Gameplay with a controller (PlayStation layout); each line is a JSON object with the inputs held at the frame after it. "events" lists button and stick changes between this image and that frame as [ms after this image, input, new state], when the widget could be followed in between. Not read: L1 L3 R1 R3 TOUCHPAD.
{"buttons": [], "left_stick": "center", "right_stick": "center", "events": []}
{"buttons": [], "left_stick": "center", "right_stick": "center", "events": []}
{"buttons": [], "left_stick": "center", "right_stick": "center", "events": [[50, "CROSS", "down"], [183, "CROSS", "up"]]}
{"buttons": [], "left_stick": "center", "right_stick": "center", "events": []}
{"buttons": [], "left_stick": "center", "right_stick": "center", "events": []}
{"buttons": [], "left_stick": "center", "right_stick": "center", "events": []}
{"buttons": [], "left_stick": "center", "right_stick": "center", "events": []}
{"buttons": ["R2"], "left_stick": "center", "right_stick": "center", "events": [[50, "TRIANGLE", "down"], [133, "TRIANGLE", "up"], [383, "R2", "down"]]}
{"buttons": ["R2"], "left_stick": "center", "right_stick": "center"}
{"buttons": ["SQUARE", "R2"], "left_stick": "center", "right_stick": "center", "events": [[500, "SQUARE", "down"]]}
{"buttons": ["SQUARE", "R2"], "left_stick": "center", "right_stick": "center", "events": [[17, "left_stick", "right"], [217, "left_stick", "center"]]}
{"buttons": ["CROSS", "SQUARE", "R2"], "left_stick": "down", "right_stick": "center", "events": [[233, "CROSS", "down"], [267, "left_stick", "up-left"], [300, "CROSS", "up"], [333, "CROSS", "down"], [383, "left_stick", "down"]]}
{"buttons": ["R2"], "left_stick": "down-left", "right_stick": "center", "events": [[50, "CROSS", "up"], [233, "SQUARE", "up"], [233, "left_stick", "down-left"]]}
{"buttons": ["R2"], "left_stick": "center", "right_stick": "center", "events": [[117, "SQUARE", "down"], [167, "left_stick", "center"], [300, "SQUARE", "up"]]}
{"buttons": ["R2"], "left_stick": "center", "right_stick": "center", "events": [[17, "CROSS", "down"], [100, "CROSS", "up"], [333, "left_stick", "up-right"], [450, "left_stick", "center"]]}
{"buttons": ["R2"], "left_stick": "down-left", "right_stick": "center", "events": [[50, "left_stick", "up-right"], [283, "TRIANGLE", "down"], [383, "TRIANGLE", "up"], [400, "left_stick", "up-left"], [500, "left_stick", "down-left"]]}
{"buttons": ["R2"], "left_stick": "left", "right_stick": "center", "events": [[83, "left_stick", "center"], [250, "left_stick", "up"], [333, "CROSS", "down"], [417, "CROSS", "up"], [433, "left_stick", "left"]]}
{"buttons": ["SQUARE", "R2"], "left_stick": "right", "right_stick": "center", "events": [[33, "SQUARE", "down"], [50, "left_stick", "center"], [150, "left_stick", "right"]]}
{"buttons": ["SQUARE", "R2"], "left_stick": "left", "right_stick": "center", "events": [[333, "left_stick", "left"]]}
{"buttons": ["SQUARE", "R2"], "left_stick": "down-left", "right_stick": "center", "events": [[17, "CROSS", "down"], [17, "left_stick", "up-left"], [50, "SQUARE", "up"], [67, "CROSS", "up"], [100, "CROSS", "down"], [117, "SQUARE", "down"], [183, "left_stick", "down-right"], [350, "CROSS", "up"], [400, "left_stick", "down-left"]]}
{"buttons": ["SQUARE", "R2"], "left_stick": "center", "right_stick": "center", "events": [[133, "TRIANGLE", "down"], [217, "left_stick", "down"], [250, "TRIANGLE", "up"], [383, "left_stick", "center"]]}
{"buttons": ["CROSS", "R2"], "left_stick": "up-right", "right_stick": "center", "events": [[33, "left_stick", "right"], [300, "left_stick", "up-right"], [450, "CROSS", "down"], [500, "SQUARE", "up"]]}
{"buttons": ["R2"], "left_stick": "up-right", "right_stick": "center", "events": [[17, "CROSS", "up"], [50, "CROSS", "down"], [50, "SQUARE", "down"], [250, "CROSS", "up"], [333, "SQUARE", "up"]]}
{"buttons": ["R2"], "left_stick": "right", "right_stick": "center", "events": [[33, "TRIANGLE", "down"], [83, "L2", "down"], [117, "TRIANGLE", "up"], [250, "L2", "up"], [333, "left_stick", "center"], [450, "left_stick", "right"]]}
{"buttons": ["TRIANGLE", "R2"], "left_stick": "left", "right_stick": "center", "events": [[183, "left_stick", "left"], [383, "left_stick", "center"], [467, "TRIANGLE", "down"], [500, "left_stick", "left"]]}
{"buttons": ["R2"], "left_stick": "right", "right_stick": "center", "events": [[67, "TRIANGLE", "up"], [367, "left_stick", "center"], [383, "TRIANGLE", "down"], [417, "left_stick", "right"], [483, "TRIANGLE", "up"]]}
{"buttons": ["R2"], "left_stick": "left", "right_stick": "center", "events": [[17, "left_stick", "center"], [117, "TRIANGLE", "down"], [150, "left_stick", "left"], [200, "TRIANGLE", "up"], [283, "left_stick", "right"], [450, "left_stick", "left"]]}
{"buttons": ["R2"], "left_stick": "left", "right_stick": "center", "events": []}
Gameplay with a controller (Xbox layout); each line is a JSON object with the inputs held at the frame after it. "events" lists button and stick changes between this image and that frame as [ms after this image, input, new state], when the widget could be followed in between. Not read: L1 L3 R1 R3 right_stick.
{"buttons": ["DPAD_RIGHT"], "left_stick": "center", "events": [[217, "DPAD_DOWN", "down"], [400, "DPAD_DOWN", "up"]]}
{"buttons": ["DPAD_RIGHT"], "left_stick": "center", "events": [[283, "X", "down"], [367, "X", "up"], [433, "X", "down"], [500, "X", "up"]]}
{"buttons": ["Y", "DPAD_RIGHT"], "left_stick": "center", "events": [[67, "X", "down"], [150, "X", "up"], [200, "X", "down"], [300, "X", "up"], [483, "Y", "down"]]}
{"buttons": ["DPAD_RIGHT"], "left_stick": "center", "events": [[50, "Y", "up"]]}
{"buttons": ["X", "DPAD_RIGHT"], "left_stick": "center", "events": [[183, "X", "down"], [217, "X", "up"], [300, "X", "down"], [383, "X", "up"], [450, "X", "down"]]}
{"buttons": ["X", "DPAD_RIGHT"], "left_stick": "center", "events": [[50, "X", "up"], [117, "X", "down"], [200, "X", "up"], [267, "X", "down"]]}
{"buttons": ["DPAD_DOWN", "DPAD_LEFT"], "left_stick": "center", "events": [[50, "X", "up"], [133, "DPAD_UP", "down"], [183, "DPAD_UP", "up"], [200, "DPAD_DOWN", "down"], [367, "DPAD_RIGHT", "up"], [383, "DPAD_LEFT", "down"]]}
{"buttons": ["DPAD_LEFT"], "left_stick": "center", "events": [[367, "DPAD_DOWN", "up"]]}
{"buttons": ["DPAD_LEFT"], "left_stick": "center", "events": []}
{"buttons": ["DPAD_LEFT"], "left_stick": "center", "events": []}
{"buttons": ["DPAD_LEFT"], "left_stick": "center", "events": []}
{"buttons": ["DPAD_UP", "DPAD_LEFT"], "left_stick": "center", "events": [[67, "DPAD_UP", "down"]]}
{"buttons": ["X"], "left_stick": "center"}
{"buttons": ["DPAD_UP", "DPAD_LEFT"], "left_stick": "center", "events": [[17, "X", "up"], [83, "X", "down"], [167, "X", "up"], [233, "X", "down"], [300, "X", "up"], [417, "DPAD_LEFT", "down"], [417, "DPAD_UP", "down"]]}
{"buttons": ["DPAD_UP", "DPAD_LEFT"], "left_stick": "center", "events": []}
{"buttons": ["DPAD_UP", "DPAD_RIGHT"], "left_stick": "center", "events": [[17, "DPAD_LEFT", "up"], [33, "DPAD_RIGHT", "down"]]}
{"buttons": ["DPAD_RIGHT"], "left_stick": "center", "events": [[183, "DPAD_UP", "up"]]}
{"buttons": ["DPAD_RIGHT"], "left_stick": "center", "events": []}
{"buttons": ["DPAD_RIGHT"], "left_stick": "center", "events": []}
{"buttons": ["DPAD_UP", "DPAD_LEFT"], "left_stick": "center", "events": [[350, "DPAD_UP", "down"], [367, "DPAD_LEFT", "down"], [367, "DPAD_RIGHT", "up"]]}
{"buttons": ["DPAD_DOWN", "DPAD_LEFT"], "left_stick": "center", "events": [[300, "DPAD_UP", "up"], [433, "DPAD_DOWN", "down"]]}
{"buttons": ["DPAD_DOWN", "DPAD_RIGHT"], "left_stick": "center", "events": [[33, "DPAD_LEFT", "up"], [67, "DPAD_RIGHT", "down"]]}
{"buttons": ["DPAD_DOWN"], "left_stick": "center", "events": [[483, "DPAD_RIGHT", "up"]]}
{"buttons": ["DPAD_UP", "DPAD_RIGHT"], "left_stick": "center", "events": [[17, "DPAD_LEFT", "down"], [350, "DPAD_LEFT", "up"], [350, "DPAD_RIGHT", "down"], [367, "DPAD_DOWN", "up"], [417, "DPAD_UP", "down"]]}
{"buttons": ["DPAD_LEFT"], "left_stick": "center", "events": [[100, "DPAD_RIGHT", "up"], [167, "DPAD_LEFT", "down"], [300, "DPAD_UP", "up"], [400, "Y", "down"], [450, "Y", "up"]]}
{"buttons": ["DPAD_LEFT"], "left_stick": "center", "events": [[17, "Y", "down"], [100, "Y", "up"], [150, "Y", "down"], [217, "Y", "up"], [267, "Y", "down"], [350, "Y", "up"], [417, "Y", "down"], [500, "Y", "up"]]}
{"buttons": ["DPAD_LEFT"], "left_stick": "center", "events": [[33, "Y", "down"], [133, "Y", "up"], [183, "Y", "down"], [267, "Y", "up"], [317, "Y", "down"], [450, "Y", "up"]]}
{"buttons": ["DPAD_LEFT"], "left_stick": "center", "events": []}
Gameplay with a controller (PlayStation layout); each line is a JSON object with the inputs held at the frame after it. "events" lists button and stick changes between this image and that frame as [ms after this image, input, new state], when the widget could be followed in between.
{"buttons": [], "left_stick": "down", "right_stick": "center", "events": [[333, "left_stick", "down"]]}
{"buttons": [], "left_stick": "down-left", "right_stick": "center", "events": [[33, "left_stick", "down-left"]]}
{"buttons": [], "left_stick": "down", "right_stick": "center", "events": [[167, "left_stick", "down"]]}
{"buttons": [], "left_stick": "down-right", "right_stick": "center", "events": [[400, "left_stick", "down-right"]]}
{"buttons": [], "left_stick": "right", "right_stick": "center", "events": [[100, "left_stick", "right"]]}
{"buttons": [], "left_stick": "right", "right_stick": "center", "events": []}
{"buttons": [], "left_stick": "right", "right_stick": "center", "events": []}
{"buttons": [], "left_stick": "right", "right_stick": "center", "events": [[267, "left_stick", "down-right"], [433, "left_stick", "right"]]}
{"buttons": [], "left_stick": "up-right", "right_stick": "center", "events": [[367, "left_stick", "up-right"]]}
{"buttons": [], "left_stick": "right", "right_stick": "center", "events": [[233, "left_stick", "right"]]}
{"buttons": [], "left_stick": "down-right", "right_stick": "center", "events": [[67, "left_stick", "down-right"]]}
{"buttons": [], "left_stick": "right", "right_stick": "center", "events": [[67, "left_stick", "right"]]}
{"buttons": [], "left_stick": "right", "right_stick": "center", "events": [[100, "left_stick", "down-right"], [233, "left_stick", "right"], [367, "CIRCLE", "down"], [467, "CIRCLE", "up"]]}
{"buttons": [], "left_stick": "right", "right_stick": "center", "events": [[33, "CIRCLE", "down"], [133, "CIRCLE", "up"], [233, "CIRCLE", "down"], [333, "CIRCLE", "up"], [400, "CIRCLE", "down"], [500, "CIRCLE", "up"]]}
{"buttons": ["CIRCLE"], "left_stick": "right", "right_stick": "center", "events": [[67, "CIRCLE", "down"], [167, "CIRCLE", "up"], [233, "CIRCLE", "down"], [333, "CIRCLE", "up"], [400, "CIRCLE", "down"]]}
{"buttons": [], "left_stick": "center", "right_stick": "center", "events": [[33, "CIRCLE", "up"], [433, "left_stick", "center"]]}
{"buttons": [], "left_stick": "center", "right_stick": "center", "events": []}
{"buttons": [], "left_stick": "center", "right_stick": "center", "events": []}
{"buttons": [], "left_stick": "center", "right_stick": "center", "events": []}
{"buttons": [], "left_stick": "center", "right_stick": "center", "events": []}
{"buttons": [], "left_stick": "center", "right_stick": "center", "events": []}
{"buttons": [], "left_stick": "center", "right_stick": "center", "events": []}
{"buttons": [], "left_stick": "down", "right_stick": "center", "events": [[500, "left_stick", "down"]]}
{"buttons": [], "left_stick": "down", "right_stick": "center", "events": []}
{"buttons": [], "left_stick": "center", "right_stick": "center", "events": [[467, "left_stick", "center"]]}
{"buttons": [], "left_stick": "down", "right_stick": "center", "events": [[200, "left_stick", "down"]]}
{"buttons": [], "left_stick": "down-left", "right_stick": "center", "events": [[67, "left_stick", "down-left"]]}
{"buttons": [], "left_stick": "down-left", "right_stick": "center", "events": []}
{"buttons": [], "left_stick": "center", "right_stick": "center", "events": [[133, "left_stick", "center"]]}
-------------------------
Work order: Note each line above that holds "PlayStation", then copy all of them.

Answer area:
Gameplay with a controller (PlayStation layout); each line is a JSON object with the inputs held at the frame after it. "events" lists button and stick changes between this image and that frame as [ms after this image, input, new state], when the widget could be followed in between. Not read: L1 L3 R1 R3 TOUCHPAD.
Gameplay with a controller (PlayStation layout); each line is a JSON object with the inputs held at the frame after it. "events" lists button and stick changes between this image and that frame as [ms after this image, input, new state], when the widget could be followed in between.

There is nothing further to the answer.